*** Opening of Given data ***

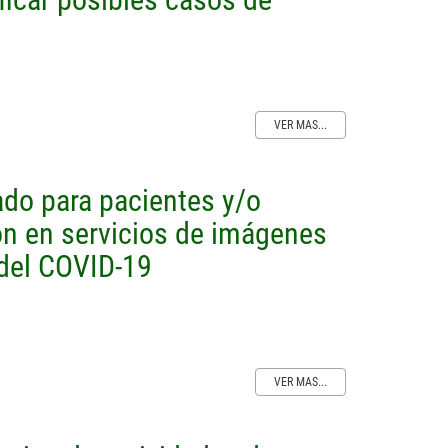
VER MAS...
do para pacientes y/o
n en servicios de imágenes
 del COVID-19
VER MAS...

*** Close of Given data ***

Aim of the task: Would you transcribe all of the data exactly, apart from its pictures?

Answer:
VER MAS...
do para pacientes y/o
n en servicios de imágenes
 del COVID-19
VER MAS...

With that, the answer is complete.